I just read the article by Jason Fried on Medium - Status meetings are the scurge - https://m.signalvnoise.com/status-meetings-are-the-scourge-39f49267ca90#.cn3v2wyb9

And I am sure that the Technical coders in the room feel somewhat unhappy about all the interruptions. So.... Why would I want to continue this practice?


* Help people get to know each other
     It is frequent that teams hole up and never get to see others. By having to stand together, they at least get to see other people and to engage with them. All 100+ people stand up and circle up to do the standups. When they work right, 13 teams can be done in 8 minutes. 


* Use teams progress to focus the work of other teams
     When teams report out things that the other teams have not thought of, often they are able to get those things one the task list and going much much faster. 

* To break attention to "too big to do" tasks into smaller pieces
      It is frequent that people have big fuzzy ideas and have not figured out how to drive them down to small manageable tasks.
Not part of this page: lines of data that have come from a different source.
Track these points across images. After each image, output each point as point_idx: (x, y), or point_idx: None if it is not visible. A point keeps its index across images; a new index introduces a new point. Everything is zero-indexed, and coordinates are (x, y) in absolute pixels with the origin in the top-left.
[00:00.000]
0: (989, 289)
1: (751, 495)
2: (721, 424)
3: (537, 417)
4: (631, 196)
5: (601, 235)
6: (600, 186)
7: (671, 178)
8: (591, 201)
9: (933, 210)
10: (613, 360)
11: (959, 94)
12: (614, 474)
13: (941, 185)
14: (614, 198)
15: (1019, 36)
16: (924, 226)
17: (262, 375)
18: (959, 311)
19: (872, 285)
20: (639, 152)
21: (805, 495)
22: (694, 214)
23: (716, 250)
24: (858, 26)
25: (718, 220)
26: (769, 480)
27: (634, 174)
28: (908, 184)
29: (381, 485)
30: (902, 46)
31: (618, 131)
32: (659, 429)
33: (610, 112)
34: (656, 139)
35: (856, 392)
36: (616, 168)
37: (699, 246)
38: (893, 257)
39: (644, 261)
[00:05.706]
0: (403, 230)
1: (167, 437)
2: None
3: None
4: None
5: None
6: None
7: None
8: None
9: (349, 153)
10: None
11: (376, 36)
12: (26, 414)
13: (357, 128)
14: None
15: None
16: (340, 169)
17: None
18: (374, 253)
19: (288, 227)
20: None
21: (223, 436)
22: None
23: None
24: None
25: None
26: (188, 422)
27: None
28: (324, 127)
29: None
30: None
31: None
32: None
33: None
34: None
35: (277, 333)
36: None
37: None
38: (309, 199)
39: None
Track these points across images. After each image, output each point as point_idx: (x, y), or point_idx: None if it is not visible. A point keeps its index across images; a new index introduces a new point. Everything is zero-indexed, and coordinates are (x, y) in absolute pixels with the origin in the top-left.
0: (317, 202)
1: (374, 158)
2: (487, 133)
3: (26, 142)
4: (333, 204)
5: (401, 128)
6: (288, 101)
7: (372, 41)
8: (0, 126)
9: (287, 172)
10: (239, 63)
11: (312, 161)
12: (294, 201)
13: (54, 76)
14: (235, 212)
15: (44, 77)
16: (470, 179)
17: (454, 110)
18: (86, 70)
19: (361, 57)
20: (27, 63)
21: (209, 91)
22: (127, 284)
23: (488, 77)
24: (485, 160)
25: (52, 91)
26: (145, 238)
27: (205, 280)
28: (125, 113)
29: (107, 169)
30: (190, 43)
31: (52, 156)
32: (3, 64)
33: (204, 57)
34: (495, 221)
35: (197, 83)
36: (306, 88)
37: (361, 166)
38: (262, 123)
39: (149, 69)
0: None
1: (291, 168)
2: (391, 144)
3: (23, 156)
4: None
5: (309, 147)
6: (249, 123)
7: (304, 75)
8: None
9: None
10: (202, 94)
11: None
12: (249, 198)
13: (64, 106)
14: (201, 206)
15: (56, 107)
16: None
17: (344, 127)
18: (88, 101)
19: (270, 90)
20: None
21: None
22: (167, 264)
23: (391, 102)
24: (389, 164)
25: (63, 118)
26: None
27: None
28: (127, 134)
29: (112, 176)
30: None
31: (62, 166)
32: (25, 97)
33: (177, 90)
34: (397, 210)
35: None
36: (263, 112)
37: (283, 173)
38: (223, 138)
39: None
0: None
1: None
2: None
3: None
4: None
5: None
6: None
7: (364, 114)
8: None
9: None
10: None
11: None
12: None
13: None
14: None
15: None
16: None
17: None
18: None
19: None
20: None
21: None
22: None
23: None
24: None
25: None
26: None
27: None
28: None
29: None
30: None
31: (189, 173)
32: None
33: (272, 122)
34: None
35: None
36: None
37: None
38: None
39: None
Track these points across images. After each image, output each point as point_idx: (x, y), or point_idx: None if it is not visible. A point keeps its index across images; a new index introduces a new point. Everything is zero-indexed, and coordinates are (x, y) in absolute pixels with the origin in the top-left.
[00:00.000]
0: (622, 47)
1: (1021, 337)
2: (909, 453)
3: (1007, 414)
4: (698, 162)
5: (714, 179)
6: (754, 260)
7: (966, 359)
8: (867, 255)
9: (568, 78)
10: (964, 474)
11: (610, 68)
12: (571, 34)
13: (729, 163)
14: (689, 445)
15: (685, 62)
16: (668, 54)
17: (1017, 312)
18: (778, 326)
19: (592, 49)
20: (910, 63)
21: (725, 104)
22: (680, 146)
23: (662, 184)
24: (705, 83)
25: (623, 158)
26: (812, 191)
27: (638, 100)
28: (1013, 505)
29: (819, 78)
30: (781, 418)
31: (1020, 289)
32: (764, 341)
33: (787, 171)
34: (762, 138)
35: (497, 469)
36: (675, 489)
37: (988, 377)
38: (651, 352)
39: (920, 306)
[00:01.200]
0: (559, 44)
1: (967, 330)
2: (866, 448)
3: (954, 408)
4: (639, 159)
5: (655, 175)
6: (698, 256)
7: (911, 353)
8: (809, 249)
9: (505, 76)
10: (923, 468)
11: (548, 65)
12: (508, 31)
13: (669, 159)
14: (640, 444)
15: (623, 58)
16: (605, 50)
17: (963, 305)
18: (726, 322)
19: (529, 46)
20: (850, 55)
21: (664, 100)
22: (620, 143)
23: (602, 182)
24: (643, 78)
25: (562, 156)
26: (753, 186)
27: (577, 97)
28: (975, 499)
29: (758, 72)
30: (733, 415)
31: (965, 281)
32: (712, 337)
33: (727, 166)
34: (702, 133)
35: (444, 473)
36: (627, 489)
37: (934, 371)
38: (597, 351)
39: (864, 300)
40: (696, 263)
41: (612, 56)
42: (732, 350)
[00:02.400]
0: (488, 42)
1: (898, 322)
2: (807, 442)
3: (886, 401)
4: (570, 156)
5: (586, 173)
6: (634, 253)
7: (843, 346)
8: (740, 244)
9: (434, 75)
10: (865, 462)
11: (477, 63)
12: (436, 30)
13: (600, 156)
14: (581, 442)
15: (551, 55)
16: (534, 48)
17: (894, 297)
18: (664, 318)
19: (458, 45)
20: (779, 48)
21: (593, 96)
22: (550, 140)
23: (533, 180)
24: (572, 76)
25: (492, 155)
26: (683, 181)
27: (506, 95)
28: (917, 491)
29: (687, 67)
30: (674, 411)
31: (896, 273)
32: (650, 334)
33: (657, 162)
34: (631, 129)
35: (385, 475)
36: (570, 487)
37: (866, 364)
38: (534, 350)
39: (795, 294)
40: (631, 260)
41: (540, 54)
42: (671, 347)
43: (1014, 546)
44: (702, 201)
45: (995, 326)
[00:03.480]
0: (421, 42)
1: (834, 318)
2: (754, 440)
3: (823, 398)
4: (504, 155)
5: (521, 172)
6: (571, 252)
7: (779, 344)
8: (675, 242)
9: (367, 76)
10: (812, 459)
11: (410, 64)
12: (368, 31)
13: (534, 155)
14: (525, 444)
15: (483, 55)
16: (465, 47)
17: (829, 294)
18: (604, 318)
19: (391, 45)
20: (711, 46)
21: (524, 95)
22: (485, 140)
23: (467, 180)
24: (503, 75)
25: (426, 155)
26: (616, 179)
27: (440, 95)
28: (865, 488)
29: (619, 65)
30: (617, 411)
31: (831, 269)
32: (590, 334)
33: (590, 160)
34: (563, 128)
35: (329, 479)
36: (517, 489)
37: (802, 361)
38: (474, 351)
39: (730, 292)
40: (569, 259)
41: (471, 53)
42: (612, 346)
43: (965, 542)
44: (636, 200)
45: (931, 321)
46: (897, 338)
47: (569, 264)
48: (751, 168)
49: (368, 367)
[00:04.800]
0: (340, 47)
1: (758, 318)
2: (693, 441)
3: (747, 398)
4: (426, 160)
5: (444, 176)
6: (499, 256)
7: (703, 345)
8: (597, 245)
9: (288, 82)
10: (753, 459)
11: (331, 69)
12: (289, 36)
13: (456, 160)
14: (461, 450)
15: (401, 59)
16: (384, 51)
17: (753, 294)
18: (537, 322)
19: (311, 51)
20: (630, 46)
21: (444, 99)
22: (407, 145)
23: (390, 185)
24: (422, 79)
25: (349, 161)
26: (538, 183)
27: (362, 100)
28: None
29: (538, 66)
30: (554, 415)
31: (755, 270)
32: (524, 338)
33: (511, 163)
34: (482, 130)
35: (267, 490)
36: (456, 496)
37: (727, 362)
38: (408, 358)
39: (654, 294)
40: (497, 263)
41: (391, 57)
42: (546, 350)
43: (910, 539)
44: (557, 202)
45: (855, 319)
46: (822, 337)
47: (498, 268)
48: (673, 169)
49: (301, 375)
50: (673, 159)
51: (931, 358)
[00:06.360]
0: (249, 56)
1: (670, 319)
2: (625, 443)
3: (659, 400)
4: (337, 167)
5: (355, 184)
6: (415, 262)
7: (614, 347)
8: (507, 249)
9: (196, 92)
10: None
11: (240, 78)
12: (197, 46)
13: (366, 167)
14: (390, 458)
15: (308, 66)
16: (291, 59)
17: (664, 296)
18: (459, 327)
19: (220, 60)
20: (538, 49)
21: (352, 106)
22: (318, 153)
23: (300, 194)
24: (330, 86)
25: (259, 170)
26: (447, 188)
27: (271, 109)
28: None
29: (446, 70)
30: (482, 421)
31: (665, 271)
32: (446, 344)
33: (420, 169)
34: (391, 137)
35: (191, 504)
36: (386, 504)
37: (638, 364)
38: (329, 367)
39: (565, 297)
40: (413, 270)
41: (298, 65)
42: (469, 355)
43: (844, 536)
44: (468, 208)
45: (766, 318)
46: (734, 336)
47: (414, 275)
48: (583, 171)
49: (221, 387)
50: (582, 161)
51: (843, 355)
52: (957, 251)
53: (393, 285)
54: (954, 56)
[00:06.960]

By breaking things into very small sprints, we are able to get people to focus on things that move the ball forward faster. Instead of being lost in the midst of a fuzzy swamp of ill-formed ideas. 

* To force people to physically move and increase productivity
     When people get up, move, push the blood around, they come back a bit more energized and a bit more focused. Without these breaks, people tend to get a bit fuzzy headed. A weekend is a long sprint without breaks. 

* To enable people to interact between teams more over the weekend
      By actually physically seeing everyone together, it creates many more relationships over the weekend, than when people are only talking the whole weekend to their 6 team members. 

* To help team leaders be seen as leaders
       By having the team leaders report out, we help them be better known in the community and help them reenforce their role on the team.

* To build a sense of urgency
      If every task you are doing has to be small. Think Pomodoro (25 minute tasks), then the need to do something now gets stronger. The whole "No Talk, All Action" motto is focused at this idea of doing instead of discussion. If you can't decide in 5 minutes, flip a coin. If you can't get the task done in 25 minutes, break it up into smaller pieces. 

     With Pomodoro (25 minute sprints) and a team of 8 people, with 20 hours of real working time, you should be able to get 8 * 40 = 320 tasks in the weekend. For many this is more progress than most people make in a month. 

* To really drive forward the sense of small rapid iteration
      If all of you tests are designed to be answered in 90 minutes, you will learn much much quicker than if your tests are designed to be answered in a day. By using the Build-Measure-learn process with very quick iterations, you make much faster learning.

Most people have habits that make it hard for them to make rapid progress. By doing standups, we drive some of those habits away , at least for a weekend. 

This weekend, I will experiment with using Slack + Trello as a tool and see if this helps any of these areas. Perhaps there are some ways to get people to be more effective with less interruption. However, moving your body and meeting other people are in some cases more important that staying in the current task that is taking way way too long to be effective.